== Segment start ==
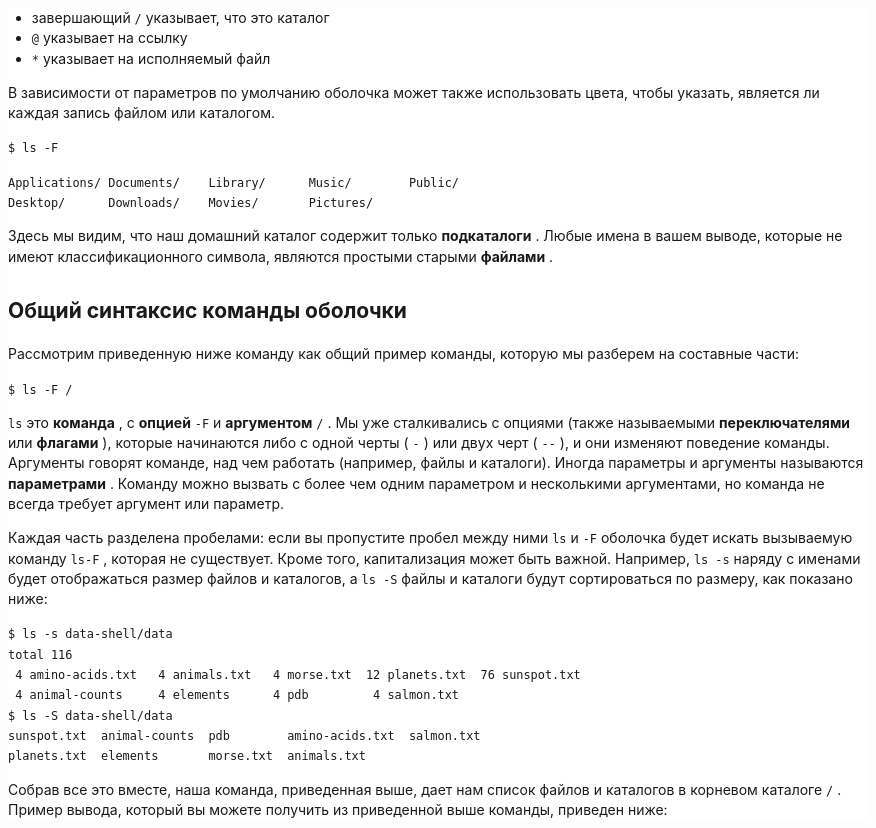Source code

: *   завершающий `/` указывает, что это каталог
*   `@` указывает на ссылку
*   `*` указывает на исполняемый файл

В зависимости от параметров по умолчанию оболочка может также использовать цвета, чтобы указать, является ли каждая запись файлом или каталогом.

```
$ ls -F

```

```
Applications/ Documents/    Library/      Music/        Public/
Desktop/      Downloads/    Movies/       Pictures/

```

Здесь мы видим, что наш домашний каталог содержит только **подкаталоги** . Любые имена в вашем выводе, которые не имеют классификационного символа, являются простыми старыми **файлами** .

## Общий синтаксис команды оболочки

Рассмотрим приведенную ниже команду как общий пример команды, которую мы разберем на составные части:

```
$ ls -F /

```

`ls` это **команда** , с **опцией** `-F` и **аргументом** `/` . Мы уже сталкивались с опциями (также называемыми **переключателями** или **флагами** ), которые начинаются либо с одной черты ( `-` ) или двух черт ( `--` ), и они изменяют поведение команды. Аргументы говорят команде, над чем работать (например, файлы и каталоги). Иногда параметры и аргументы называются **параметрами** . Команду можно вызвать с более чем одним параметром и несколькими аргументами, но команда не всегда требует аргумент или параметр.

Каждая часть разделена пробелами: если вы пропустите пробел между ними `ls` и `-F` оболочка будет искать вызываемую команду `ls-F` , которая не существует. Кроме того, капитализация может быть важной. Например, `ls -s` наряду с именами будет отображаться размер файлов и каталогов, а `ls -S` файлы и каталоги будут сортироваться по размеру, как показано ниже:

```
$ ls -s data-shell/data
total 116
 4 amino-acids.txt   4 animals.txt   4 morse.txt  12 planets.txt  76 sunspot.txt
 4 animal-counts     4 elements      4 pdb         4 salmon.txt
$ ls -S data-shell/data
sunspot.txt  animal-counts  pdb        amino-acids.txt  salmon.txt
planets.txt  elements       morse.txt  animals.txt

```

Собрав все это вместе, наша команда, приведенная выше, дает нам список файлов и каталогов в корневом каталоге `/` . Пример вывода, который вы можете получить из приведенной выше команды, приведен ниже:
== Segment end ==
== Segment start ==
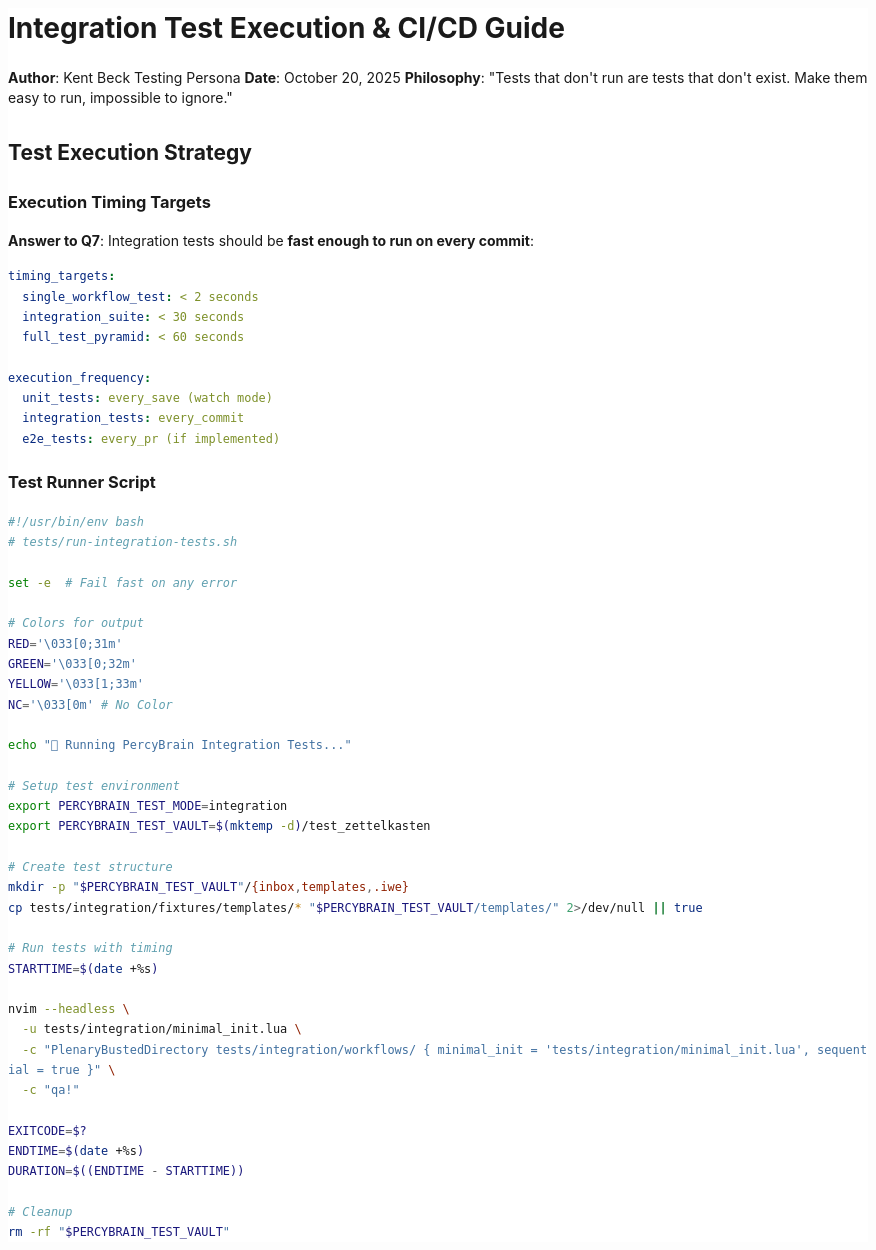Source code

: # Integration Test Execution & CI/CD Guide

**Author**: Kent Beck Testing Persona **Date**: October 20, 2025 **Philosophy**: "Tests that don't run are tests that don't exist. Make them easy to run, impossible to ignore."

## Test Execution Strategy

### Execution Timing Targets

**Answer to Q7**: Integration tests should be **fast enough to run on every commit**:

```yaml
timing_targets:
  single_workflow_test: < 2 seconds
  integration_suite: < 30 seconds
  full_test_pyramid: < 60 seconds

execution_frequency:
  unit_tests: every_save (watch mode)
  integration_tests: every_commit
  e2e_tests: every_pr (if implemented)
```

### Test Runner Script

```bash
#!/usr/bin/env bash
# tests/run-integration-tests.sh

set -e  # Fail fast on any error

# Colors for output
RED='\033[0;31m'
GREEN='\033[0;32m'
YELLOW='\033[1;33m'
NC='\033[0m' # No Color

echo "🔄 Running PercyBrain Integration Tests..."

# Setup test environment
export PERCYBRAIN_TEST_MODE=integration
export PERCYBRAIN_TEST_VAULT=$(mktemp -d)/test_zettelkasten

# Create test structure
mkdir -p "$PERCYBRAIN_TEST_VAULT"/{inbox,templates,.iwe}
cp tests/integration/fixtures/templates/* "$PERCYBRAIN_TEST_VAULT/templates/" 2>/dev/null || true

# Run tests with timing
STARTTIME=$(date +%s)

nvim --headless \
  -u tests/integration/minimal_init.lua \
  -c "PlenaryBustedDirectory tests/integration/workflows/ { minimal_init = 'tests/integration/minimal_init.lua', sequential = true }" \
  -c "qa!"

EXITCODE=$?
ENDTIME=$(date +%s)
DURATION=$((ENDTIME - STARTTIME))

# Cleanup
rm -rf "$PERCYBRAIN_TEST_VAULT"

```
== Segment end ==
== Segment start ==
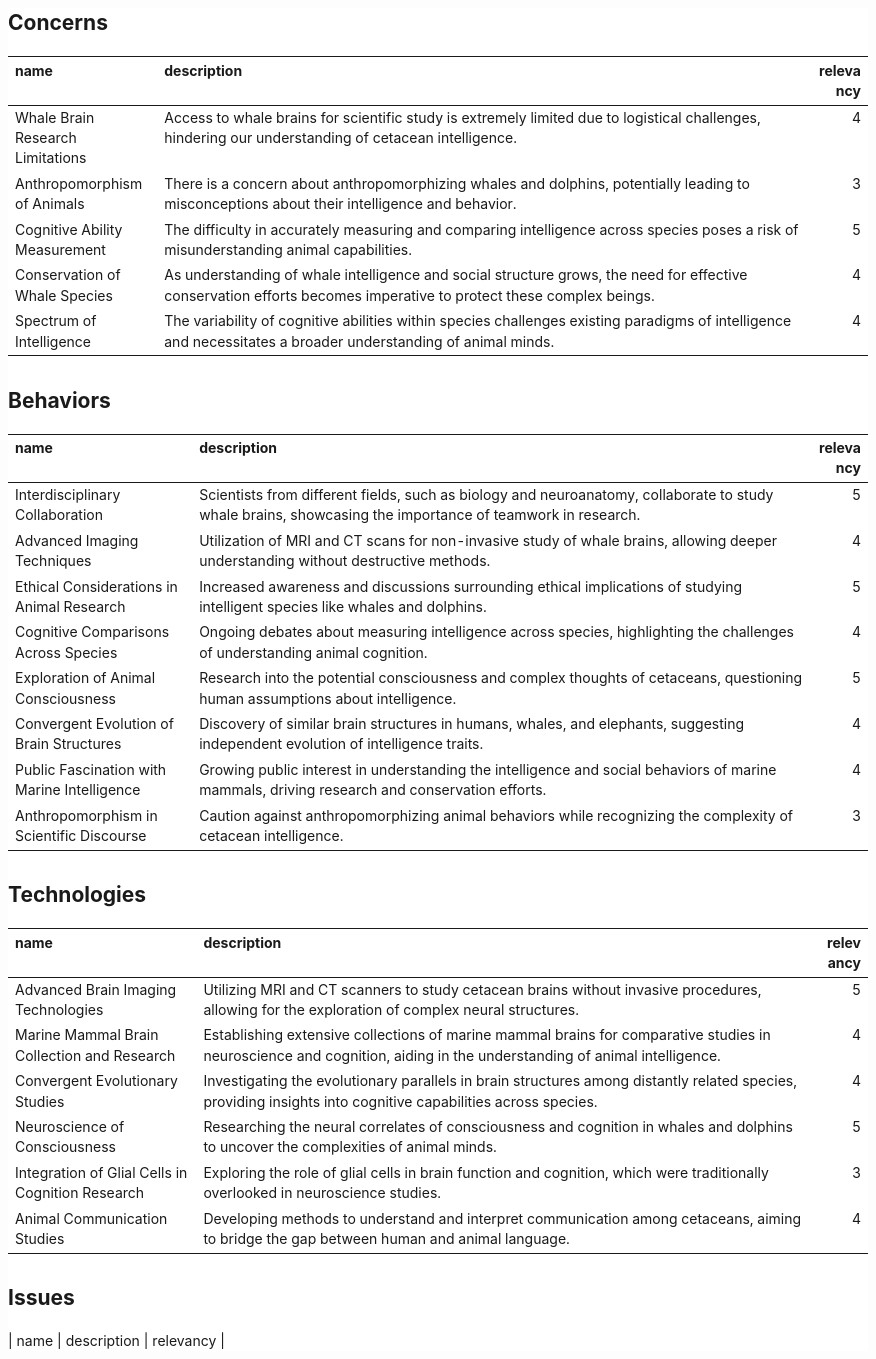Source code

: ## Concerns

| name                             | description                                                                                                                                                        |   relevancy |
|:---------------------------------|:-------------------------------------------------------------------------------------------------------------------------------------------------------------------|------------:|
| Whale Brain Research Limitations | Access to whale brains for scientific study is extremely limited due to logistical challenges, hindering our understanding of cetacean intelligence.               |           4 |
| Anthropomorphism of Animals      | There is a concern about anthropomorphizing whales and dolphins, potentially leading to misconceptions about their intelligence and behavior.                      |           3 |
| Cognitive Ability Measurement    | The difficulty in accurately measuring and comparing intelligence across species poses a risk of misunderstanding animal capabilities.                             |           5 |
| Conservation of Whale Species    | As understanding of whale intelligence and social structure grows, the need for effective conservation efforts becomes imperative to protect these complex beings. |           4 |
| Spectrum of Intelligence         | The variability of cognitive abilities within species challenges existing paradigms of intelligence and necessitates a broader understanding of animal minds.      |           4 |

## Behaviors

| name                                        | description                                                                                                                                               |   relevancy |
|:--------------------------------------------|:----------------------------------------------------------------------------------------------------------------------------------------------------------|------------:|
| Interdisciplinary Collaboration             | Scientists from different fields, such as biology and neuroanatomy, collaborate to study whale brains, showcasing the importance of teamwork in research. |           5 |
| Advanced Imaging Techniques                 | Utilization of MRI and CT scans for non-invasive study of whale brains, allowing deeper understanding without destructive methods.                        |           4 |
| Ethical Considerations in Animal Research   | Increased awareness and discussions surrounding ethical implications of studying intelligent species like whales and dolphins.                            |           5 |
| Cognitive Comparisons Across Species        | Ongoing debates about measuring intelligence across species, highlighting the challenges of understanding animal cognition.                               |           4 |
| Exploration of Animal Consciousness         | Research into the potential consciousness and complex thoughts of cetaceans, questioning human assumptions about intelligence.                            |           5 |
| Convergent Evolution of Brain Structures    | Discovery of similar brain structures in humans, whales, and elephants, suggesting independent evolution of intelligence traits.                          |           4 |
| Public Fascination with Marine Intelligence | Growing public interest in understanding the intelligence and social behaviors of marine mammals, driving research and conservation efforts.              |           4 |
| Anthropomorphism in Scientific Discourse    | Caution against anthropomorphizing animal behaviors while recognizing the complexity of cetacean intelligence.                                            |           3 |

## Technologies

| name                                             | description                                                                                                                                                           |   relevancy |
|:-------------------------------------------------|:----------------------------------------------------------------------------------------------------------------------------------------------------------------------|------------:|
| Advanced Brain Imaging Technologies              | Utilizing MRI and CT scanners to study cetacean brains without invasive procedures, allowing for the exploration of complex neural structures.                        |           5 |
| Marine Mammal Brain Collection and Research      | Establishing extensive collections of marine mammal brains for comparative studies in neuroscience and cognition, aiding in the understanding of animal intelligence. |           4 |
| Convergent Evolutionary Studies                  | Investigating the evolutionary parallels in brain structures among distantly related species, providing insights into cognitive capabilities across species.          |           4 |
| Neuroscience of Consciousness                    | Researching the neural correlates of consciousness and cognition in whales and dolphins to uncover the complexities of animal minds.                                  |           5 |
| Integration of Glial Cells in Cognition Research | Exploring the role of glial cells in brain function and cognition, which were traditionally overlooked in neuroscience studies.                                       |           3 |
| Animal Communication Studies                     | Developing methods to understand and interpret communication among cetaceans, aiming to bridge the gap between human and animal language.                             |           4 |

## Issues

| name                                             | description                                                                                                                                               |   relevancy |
== Segment end ==
> **Task directions**
For every line above with the word "about" in it, make a copy.

> **Written answer**
| Anthropomorphism of Animals      | There is a concern about anthropomorphizing whales and dolphins, potentially leading to misconceptions about their intelligence and behavior.                      |           3 |
| Cognitive Comparisons Across Species        | Ongoing debates about measuring intelligence across species, highlighting the challenges of understanding animal cognition.                               |           4 |
| Exploration of Animal Consciousness         | Research into the potential consciousness and complex thoughts of cetaceans, questioning human assumptions about intelligence.                            |           5 |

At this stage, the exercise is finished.